Patrícia Gilvaz, deputada da IL, fala numa "clarificação, um reforço da proteção dos menores" num contexto em que a exposição de crianças ou jovens a situações de agressão ou maus tratos a um terceiro (em regra um dos progenitores, com maior incidência a mãe) tem vindo a ser entendida como "uma mera agravação do crime" de violência doméstica propriamente dito. Nesse sentido, o que se pretende é que a exposição de menor seja "expressamente autonomizado, de forma a que não haja interpretações diferentes e não fique à disponibilidade do juiz decidir", refere Patrícia Gilvaz, sublinhando os efeitos "psicológicos devastadores" da exposição de um menor a situações de violência doméstica. O que acontece, especifica o projeto de lei apresentado pela IL - citando o Relatório Anual de Monitorização de Violência Doméstica referente ao ano de 2020 - em cerca de 31,7% dos casos de violência doméstica registados. Em favor da proposta, a deputada aponta também um parecer do Conselho Superior do Ministério Público que, na legislatura anterior, se mostrou favorável à autonomização desta figura legal.

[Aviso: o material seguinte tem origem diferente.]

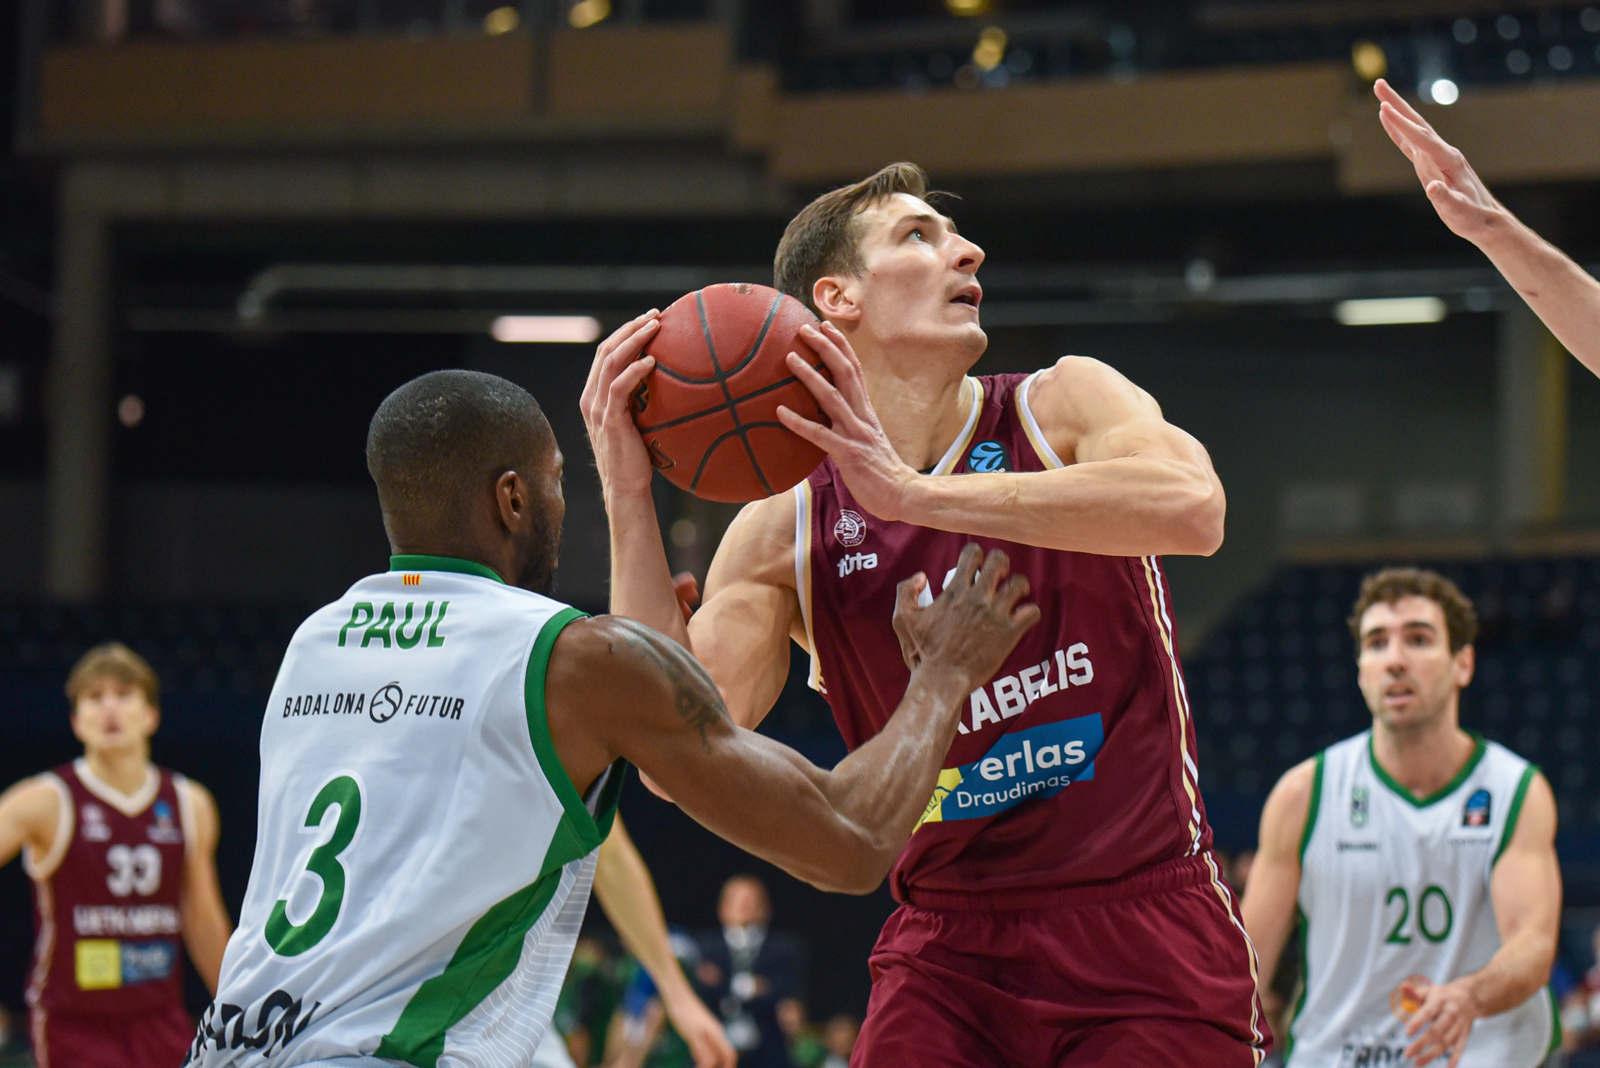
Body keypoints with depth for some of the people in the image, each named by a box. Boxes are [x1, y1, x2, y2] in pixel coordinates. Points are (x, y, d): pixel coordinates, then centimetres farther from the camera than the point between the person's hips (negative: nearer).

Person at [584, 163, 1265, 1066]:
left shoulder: (1064, 407, 0)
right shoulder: (785, 532, 2)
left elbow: (1193, 508, -24)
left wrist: (913, 493, -26)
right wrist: (629, 500, -16)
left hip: (1148, 929, -1)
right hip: (949, 949, 1)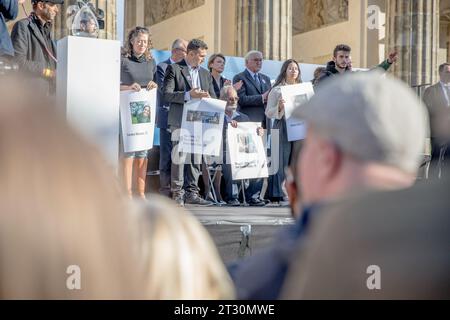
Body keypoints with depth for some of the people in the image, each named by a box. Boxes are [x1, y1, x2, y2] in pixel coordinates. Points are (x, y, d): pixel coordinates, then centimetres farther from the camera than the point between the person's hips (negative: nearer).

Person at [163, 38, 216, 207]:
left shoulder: (205, 73, 17)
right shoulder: (174, 69, -2)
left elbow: (213, 98, 17)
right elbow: (167, 94, -11)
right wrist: (188, 95, -19)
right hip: (180, 121, -6)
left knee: (196, 159, 6)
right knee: (179, 158, -5)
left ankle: (192, 193, 12)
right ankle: (177, 194, 0)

Para a IL, que apresentou a proposta inicial sobre este tema, quem expuser um menor a situação de violência pode ser punido com pena de prisão de um a cinco anos, podendo também ser aplicadas as penas acessórias de proibição de contacto com a vítima e proibição de uso e porte de arma até um período máximo de cinco anos, assim como a "obrigação de frequência de programas específicos de prevenção da violência doméstica e de reforço da parentalidade". Já a proposta do BE prevê uma moldura penal de dois a cinco anos a "quem expuser menor, de modo reiterado ou não, e de forma a prejudicar o seu bem-estar ou desenvolvimento saudável, a situação de violência doméstica". Uma pena que aumenta para três a seis anos caso o crime seja praticado "por quem tenha para com o menor um especial dever de guarda ou assistência". Quem for condenado pelo crime de exposição de menor a violência doméstica pode ainda ser "inibido do exercício das responsabilidades parentais, da tutela ou da curatela por um período de 1 a 10 anos" (uma medida que já está prevista no Código Penal para condenados por violência doméstica). Já o Livre quer incluir na lei a possibilidade de o agressor frequentar "programas específicos de educação parental" quando haja exposição de menores a violência.

A proposta do BE admite "avanços tímidos" nesta matéria na última legislatura, mas que ainda assim não tiveram como resultado que "as crianças sejam efetivamente consideradas vítimas da exposição à violência doméstica". "O que se pretende cumprir, no estrito respeito pela Convenção de Istambul é que as crianças sejam consideradas vítimas de violência doméstica, designadamente enquanto testemunhas", refere a proposta dos bloquistas.

O PS não avança para já o sentido de voto sobre estas propostas, mas na anterior legislatura os socialistas, então em conjunto com as bancadas do PSD e do PCP, chumbaram textos idênticoss então avançados pela IL e pelo BE.

Além dos três projetos de lei que visam autonomizar o crime de exposição de menor a violência doméstica, o Parlamento debate esta quarta-feira (e vota na quinta) mais três propostas conexas. A IL quer que as vítimas de violência doméstica possam prescindir da (obrigatória) tentativa de conciliação que é feita nos casos de divórcio sem consentimento do outro cônjuge, nos casos em que um deles tenha sido condenado por violência doméstica. Uma exigência que é "danosa e totalmente dispensável" em casos em que se esteja perante um agressor e uma vítima, já com um processo transitado em julgado, sublinha Patrícia Gilvaz, sublinhando que a decisão deve ficar ao critério da vítima.

A Iniciativa Liberal apresenta ainda a debate uma outra proposta em que defende que as vítimas que sejam qualificadas como "especialmente vulneráveis" - como é o caso das vítimas de violência doméstica - tenham acesso de imediato a um "patrono". Ou seja, que possam aceder a patrocínio jurídico com celeridade, logo desde o momento em que se dirijam às autoridades para prestar depoimento. Já o PAN quer tornar obrigatória a tomada de declarações para memória futura de vítimas de violência doméstica.